The following is a short essay I wrote about The Yacoubian Building for an undergraduate history course.
In Alaa al Aswany’s book, The Yacoubian Building, Islamism and Islamists are primarily presented through the point of view of the character Taha El Shazli, the son of a doorman who lives on the roof of the Yacoubian building. As the story progresses, the rise of Islamism in Egypt is presented as being directly related to socioeconomic background, the lack of adequate economic opportunities and corruption present in government and society.
Taha’s family was of very modest means. Despite this, Taha was very intelligent and was able to excel at his studies because of his desire to become a police officer, which he believed would allow him to advance in life and gain the respect and dignity that he lacked while growing up in the Yacoubian building. As the son of a doorman, he was often ridiculed and looked down on by the other residents, which he was forced to put up with because he had no other option. Taha was sure that he would be able to succeed in his endeavor because he believed firmly in God, prayed regularly and avoided major sins (Aswany, 20).
Taha almost reached his goal, but his socioeconomic status caused his application to be rejected. Before attending the character interview, he had spoken to officers in his district who told him that because he had no rich and influential family members he would have to pay a bribe of 20,000-pounds to guarantee his acceptance into the police academy. Taha wasn’t financially capable of paying a bribe of that amount and given his religious devotion, he probably wouldn’t have done it anyway. Instead, he believed firmly in his abilities and hoped that his devotion to God would enable him to overcome that obstacle.
Unfortunately, the board wasn’t interviewing for ability or the marks of a good police officer. They were only interested in the corrupt practices of giving out government positions to family members or people with the right amount of money. Even though they were impressed by Taha’s answers, when it was discovered that his father was a “property guard,” he was dismissed. This was Taha’s first taste of corruption, another in a long line of blows to his dignity, and a serious threat to his chances of ever having a respectable life.
Taha’s next attempt to push past the boundaries set by his socioeconomic background was his enrollment in the Faculty of Economics at Cairo University. In his new surroundings, however, he still felt the sting of class divisions and was drawn towards other people who, like himself, came from humble backgrounds. These people were more religiously observant and Taha finally felt like he’d met people that would allow him the respect and dignity he was seeking. The level of respect and the sense of belonging he finally felt with this new group of people, student Islamists, made him far more open to radicalization. He felt that he was valued. He was brought into an inner circle and introduced to an influential and charismatic leader, Sheikh Shakir, which validated his need for respect and purpose.

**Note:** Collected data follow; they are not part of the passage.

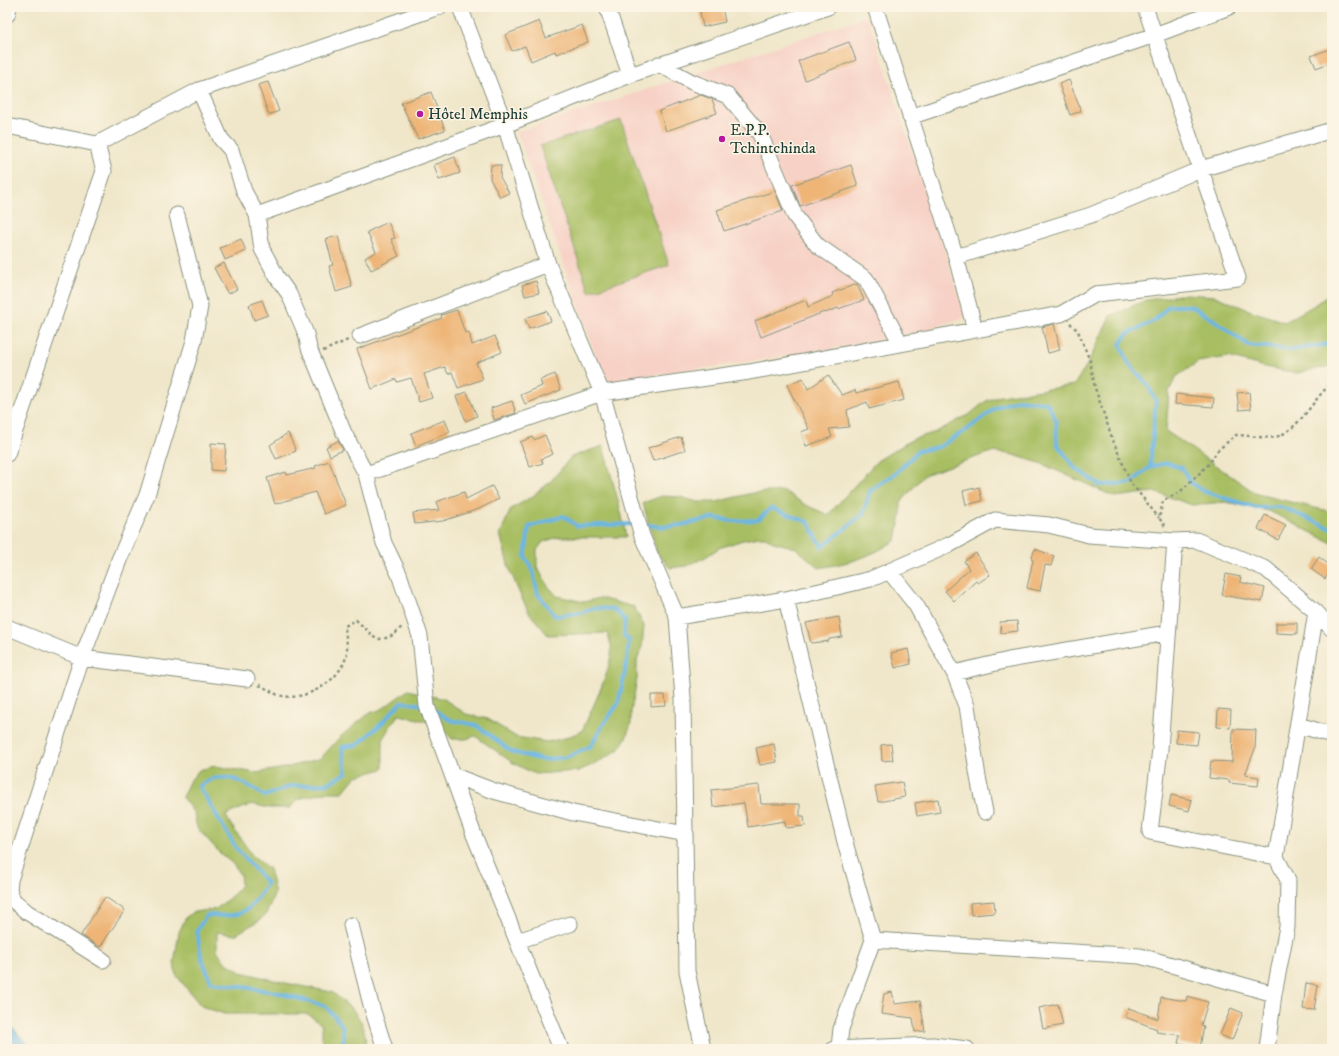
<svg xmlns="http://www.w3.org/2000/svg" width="1339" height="1056" font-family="'IM FELL DW Pica',serif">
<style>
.built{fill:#f7d1c6}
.green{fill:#a8be62;stroke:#647e4b}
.water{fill:#6bb6e4;stroke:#457a8c}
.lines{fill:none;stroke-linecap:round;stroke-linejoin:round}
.stream{stroke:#6bb6e4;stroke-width:4}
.building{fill:#eeb577}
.minor-casing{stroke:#88927f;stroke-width:17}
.path{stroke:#88927f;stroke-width:2.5;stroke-dasharray:3 3;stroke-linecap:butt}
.minor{stroke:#fff;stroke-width:15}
.poi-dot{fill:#b5179e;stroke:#fcf5e5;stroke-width:1.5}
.labels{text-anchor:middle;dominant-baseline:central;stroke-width:3;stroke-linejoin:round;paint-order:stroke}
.poi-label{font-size:16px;fill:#1f3d34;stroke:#fcf5e5;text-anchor:start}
</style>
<rect width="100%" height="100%" fill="#fcf5e5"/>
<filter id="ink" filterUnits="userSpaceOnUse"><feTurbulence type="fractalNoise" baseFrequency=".025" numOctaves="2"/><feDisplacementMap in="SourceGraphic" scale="8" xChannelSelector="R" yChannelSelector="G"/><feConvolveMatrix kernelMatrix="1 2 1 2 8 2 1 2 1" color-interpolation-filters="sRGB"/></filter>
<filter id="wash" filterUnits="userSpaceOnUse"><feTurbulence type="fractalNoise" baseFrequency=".012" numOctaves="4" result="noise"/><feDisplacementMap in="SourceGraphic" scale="16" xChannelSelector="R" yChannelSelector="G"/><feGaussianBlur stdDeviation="0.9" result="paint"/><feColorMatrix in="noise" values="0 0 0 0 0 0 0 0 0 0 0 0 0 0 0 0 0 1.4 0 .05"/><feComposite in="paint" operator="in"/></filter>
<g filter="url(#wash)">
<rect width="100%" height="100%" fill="#f0e7ca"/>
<!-- built -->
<path class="built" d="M868 16 966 317 922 331 810 353 605 382 517 132Z"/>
<!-- green -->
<path class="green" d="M621 120 669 265 589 292 540 146Z
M1332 292V366L1297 373 1265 367 1228 357 1198 362 1176 377 1169 391 1166 431 1257 494 1332 512V543L1269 511 1225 502 1192 505 1154 492 1115 497 1040 463 1010 454 991 452 924 475 901 502V514L896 540C868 558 853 562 819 568L796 548 773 542 766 537H759L743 540 719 548 704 558 686 566 670 568 657 553 643 503 662 496 680 497 698 502H716L752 493 784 491 804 504 828 515 877 461 913 439 936 432 970 414 986 401 1001 396 1074 385 1088 363 1110 316 1146 300 1186 294 1215 296 1251 311 1285 322 1318 303Z
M603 446C611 477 621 506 626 537H558L543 542 537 550V567L548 586 557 596 584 602 600 598 634 607 644 626 642 646 637 661V679L631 712V724L626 738 618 750 597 763 578 771 535 774 513 763 475 736 466 739H452C438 722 420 719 398 715L383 738V769L356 776 343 792H326L298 799 290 808H269L252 804 226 815 229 822 252 855 269 869 275 893 266 914 260 920 235 935 217 932V950L225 962 241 972 290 984 332 992 353 1010 362 1023 366 1040 362 1049H319L322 1044V1025L308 1014H224L201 1006 176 975 174 963 179 932 186 917 194 912 216 909 235 893 241 885 240 875 234 865 222 855 197 828 194 813 182 797 189 782 199 770 215 766 256 773 289 767 321 758 339 738 357 723 370 713 382 709 408 690 444 699 466 714 488 719 516 737 547 742 565 738 582 731C590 712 615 664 611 645 610 641 608 637 607 633L548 635 530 614 522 599 509 568 500 534 511 509 533 496 551 481 571 457Z"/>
<!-- water -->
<path class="water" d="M7 1022 32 1049H7Z"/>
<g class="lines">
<!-- stream -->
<path class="stream" d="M1150 467 1167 463 1182 468 1190 482 1203 491 1256 508 1281 507 1332 529
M642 524 661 527 681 525 714 518 733 521 758 520 771 508 808 522 822 547 863 514 870 491 896 473 918 451 939 447 968 429 997 407 1018 400 1047 403 1056 420 1057 444 1075 468 1100 485 1131 483 1150 467 1156 401 1147 384 1129 364 1120 344 1127 334 1154 321 1169 306H1191L1214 320 1248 345 1292 350 1329 344 1332 342
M434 710 450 720 476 725 512 752 543 760 567 757 591 746 603 725 618 704 627 662 629 639 624 637 625 620 614 609 594 608 581 613 555 616 538 594 532 568 525 557 529 527 564 516 577 526 635 524
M340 1049 344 1040 342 1025 325 1006 275 992 211 982 201 956 197 930 207 915C244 918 248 913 267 883L236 848 199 786C204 784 211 778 216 778 235 775 251 787 265 796L291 786 327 784 346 773 342 747 357 745 381 724 401 702 424 705"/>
</g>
<g id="blocks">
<!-- building -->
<path class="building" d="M699 7H722L725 22 703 27Z
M539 21 546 38 582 25 588 42 556 54 555 51 531 61 525 46 512 51 505 35Z
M849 42 856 60 805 80 798 61Z
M1332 48V62L1316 68 1311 56Z
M1069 80 1081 111 1070 115 1059 84Z
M268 82 279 111 269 115 258 85Z
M431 92 445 130 418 139 401 103Z
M701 95 712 99 717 113 666 131 659 111Z
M455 157 460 173 439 180 434 165Z
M491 165H501L500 177 509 193 500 197 490 179Z
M851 165 858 186 800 206 792 185Z
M775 191 783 211 724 231 717 210Z
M388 222 395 238 391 239 399 256 371 270 365 258 376 252 367 232Z
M338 236 352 287 336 292 329 266 333 265 326 239Z
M241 239 246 251 225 260 220 248Z
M224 263 237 289 228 294 214 268Z
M536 281 539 293 525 296 522 285Z
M857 284 864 300 838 309V308L825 313 824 312 761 337 755 321 806 300 808 307 833 296 832 293Z
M262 300 268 315 254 320 249 305Z
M457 310 465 333 469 332 472 345 495 336 502 352 476 363 483 379 458 388 452 372 448 374 445 367 424 374 432 398 419 402 411 378 397 382 396 379 372 389 357 349 442 318 441 315Z
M547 311 551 321 529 329 525 318Z
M1054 324 1060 350 1048 353 1042 327Z
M555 374 561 390 525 404 521 395 542 386 540 380Z
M828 375 842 395 855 390 856 393 899 382 904 400 869 409 867 402 847 410 849 427 829 429 832 437 806 446 801 432 809 429 787 385 803 378 808 389Z
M467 392 477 416 466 421 456 396Z
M1249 392 1251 409 1239 410 1237 393Z
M1176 394 1214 398 1213 407 1175 404Z
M512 401 516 413 494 420 491 408Z
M445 420 450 432 416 446 411 433Z
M288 433 296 451 276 459 270 445Z
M545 435 553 454 541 459 543 463 530 467 520 442 533 437 534 440Z
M681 437 685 450 653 461 648 448Z
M338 441 343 450 330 456 326 447Z
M211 443 226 444 224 471 211 470Z
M329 461 346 505 324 514 315 492 275 504 267 478 286 472 287 475 316 468 315 466Z
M492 486 499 499 479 509 443 521 415 524 413 513 439 510 436 502 464 492 466 499Z
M979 487 982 501 966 505 963 491Z
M1265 515 1286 525 1278 540 1258 529Z
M1035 549 1054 556 1051 566 1045 565 1040 591 1027 588 1033 560 1031 559Z
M976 553 990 575 978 583 976 581 954 601 945 591 969 569 964 561Z
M1319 557 1332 567V570L1325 579 1311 569Z
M1226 574 1241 577 1240 582 1265 588 1262 602 1222 595Z
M839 617 842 637 829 639V641L811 643 806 623Z
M1017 621 1018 631 1001 633 1000 622Z
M1276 623H1297V634L1276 633Z
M908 649 911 664 895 668 891 653Z
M651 695H665L666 706 651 707Z
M1218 709 1231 710 1230 728 1217 727Z
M1233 729 1256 730 1255 749 1245 775 1259 777 1258 786 1229 783V780L1209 778 1211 761 1232 762Z
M1177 730 1199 732 1197 745 1176 743Z
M774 744 777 762 760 765 756 748Z
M891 744 893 760 882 761 881 745Z
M902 782 905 797 878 802 875 786Z
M759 785 761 804H800V816H804L805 826 786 828 785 821 748 827 744 803 713 807 711 790Z
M1171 795 1192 800 1189 811 1169 806Z
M938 799 940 812 917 816 915 803Z
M105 897 125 910 100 947 81 935Z
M994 901 995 913 971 915 970 903Z
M1306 983 1318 985 1314 1010 1303 1009Z
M892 992 895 1004 920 1001 925 1031 915 1032 913 1018 881 1014 884 994Z
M1187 996 1208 1002 1201 1025 1204 1026 1200 1047 1178 1043 1180 1035 1156 1032 1157 1029 1125 1017 1129 1008 1158 1019 1161 997 1186 1001Z
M1058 1004 1063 1025 1043 1029 1039 1008Z
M1231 1008 1243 1013 1232 1040 1220 1035Z"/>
</g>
</g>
<g filter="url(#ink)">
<use href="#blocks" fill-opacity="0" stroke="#88927f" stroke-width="1"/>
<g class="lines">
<!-- minor casing -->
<g class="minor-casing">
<path id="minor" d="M460 7 505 125 548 264 602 393 642 536 677 617 683 698 687 971 703 1049
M607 7 630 75
M875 7 956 257 975 330
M7 15 9 7
M659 64 692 82 728 96 760 134 795 216 817 245 866 279 901 344
M199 90 221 139 231 150 244 191 257 215 262 249 277 277 289 294 306 334 309 348 344 433 366 474 384 543 399 574 420 636 427 706 474 835 561 1049
M910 117 1155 35 1229 7
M7 126 97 144 104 171 7 454
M97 144 199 90 439 7
M257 215 505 125 630 75 828 7
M956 257 1091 215 1201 169 1332 130
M360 336 548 264
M366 474 602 393 749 372 1061 314 1096 294 1238 278 1145 7
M1175 541 1160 749 1150 832 1276 857
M889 571 916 605 954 673 967 706 978 777 985 812
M786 599 846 846 873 940 841 1029 839 1047
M677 617 786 599 871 579 949 545 995 520 1049 525 1089 535 1175 541 1196 540 1266 569 1316 612 1332 629
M7 627 82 658 247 679
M954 673 1009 660 1167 633
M1298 725 1332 735
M452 775 494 791 573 813 686 834
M351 925 371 1005 385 1049
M873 940 1140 956 1274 994
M517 941 570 924
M103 960 27 912 13 900 9 890 10 880 82 658 119 560 147 495 194 341 200 306 177 215
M834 1049 933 1045 967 1049
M1267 1049 1274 994 1287 927 1288 880 1276 857 1316 612"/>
</g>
<!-- path -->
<path class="path" d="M1070 323 1078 331 1090 361 1095 388 1112 438 1131 483 1159 518
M323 351 348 340
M1165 526 1159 518 1163 501 1180 492 1209 464 1218 450 1236 435C1245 435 1268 439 1276 437 1301 429 1313 398 1332 383
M259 685C265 687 271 692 278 695 304 703 339 682 346 657 349 649 345 635 345 626L356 620 376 639C390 639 395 635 403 625"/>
<!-- minor -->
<use href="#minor" class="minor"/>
</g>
</g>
<!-- markers -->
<g class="poi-dot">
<circle cx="420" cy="114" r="4"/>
<circle cx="722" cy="139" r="4"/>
</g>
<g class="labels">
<!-- poi labels -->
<g class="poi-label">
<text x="428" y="114">Hôtel Memphis</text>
<text x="730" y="130">E.P.P.<tspan x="730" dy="18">Tchintchinda</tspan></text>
</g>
</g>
<!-- margin -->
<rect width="1339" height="1056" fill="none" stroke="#fcf5e5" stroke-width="24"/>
</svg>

The event that crystallized Taha’s emergence as not just an Islmaist, but a jihadi Islamist, was the trauma he experienced when arrested after a demonstration protesting Egypt’s involvement in the Gulf War. Already having spent most of his life being bullied and pushed around because of circumstances out of his control, he was bullied, tortured and raped by the very government entity that he had at one time hoped to work for. The corruption that prevented him from serving his country as a police officer now served to facilitate his torture and radicalization. When Taha was finally released from prison, his dignity as a man and a human being was shattered. His faith was shaken. Through coaxing from his Islamist mentors, however, he was convinced that he could best recover through renewed devotion and military-style training, which Taha readily agreed to out of an intense need for both healing and revenge.
In the end, Taha became a “martyr,” dying in the process of taking revenge on the man who ordered his rape. Because of Taha’s socioeconomic background, he had limited options to start with. Because of the corruption in the police department (and the government office that denied his claim of unfairness) he was pushed down a path that led him to associate with Islamist oriented people of a similar background. Further government corruption in the form of sanctioned torture and degradation in prison caused Taha to pass the tipping point. While not all Egyptians may follow the same path to Islamism, Aswany’s message is clear: the lack of opportunities open to people of all classes and the government’s enabling of and participation in corruption helped to create violent Islamists.